# Getting the first digits of Pi by counting collisions

### Grégoire Nicollier University of Applied Sciences of Western Switzerland Route du Rawyl 47, CH--1950 Sion, Switzerland February 21, 2015.

This is a much simpler exposition of a 2003 article by G. Galperin. Place on the horizontal $a$-axis a wall at $a=0$, a point mass of mass $1$ at $a=x_0>0$, and a point mass of mass $m>0$ at $a=y_0>x_0$. Hit mass $m$ from the right at time $t=0$ and count the number of elastic collisions mass-mass or mass-wall in absence of friction. There are for example three collisions for $m=1$ (verify this by yourself and notice that $3$ is the first digit of $\pi$).

Let $x(t)$ and $y(t)$ be the positions of mass $1$ and mass $m$ at time $t\ge0$. We set $Y(t)=\sqrt m y(t)$ and observe the point $P(t)=(x(t),Y(t))$ in the $(x,Y)$-plane. As $0\le x(t)\le y(t)$ for all $t\ge0$, $P(t)$ moves in the sector delimited by the positive $Y$-axis and the half-line $\ell$ of equation $Y=\sqrt m x$, $x\ge0$. The trajectory of $P(t)$ is linear between any two collisions, that is, between any two rebounds on the sector boundary. $P(t)$ starts at $(x_0,\sqrt m y_0)$ and moves first vertically to $\ell$, where the first mass-mass collision takes place.

The total kinetic energy

$\frac12x'^{\,2}(t)+\frac12 my'^{\,2}(t)=\frac12\left\Vert\overrightarrow{P'(t)}\right\Vert^2$

and the momentum

$1x'(t)+ my'(t)= (1,\sqrt m\,)\cdot \overrightarrow{P'(t)}$

do not change during a mass-mass collision.
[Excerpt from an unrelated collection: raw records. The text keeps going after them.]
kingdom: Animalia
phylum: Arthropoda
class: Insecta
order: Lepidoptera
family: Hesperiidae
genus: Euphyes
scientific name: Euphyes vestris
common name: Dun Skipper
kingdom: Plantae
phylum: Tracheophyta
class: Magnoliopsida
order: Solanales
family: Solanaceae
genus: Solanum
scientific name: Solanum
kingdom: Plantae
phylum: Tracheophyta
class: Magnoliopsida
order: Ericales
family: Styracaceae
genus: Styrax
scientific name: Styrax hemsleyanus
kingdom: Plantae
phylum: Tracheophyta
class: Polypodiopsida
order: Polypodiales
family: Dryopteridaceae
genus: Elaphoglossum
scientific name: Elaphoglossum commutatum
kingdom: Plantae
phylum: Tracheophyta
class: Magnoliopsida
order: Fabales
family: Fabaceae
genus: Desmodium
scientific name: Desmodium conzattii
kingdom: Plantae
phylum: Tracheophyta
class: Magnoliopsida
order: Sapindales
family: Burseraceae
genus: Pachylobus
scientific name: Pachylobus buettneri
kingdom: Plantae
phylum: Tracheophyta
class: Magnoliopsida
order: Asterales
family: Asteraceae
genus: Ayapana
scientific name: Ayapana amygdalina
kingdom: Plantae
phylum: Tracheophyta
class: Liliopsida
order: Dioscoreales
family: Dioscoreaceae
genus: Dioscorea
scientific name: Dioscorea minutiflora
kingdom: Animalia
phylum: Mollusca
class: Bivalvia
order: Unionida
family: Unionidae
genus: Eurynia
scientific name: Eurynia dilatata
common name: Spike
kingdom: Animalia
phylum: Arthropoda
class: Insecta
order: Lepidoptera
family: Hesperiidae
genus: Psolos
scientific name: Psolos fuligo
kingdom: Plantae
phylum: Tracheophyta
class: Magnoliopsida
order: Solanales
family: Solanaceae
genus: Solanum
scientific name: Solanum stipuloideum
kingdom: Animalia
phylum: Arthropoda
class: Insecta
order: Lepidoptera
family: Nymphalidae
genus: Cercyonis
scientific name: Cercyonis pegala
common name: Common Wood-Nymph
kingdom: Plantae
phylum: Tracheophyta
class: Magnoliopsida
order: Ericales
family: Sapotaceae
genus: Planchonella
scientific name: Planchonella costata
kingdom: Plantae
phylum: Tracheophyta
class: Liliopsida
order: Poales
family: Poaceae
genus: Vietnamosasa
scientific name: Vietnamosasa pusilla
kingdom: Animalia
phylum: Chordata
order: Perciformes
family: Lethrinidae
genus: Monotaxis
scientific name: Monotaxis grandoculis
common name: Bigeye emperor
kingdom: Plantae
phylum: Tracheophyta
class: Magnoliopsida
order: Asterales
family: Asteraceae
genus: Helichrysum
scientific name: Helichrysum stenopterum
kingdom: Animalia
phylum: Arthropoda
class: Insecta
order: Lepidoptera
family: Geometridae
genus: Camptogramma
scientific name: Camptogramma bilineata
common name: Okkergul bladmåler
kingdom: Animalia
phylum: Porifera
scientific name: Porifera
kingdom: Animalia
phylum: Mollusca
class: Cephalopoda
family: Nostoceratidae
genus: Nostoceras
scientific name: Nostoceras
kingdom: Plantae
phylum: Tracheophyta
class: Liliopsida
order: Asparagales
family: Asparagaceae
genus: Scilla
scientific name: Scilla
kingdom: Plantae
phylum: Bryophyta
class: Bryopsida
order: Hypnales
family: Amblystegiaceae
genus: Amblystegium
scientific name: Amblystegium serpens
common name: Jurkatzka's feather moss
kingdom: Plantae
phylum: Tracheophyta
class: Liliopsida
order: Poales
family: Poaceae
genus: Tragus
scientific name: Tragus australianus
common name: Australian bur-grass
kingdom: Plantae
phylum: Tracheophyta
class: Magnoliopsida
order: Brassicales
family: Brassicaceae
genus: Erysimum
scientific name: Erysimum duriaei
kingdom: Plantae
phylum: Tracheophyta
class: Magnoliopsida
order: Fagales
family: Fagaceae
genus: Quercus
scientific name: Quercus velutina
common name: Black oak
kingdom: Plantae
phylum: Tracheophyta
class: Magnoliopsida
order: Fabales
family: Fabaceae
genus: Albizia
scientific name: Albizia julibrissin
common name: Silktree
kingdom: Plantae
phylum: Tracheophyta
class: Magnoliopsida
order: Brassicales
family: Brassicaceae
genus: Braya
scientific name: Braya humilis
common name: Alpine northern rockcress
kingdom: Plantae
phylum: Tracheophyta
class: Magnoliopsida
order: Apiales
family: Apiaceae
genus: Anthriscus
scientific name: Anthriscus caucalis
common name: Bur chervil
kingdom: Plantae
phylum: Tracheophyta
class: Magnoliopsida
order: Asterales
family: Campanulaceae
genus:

As the constant momentum is the dot product of the fixed vector $\overrightarrow\ell= (1,\sqrt m\,)$ parallel to $\ell$ and the vector $\overrightarrow{P'(t)}$ of constant length, the angle between these vectors is the same before and after the mass-mass collision: the trajectory of $P(t)$ obeys thus the reflection law when it hits the half-line $\ell$.

The second collision occurs between mass $1$ and the wall. As $x'(t)$ changes at that moment to $-x'(t)$, $\overrightarrow{P'(t)}$ changes from $(x'(t),Y'(t))$ to $(-x'(t),Y'(t))$: the trajectory of $P(t)$ also obeys the reflection law when it hits the $Y$-axis.

Turn the ray $\ell$ clockwise by

$\alpha=\angle(Y\text{-axis},\,\ell)=\arctan\left(1/\sqrt m\,\right)$

over and over again until the ray leaves the half-plane $x>0$: including $\ell$, there are

(1)

$\displaystyle\left\lceil \frac\pi\alpha\right\rceil-1$

such rays. Since every collision obeys the reflection law, (1) is the finite total number of collisions: it is indeed the number of times the vertical line $x=x_0$ cuts one of these rays.

Chose now $m=\cot^2(10^{-n})$, which is approximatively $10^{2n}$, for some natural number $n$: by (1), the number of collisions is

$\left\lceil10^n\pi\right\rceil-1=\left\lfloor10^n\pi\right\rfloor,$

the number formed by the first $n+1$ digits of $\pi$.

### References

1. G. Galperin, Playing pool with $\pi$, Regular & Chaotic Dynamics, 8 (2003)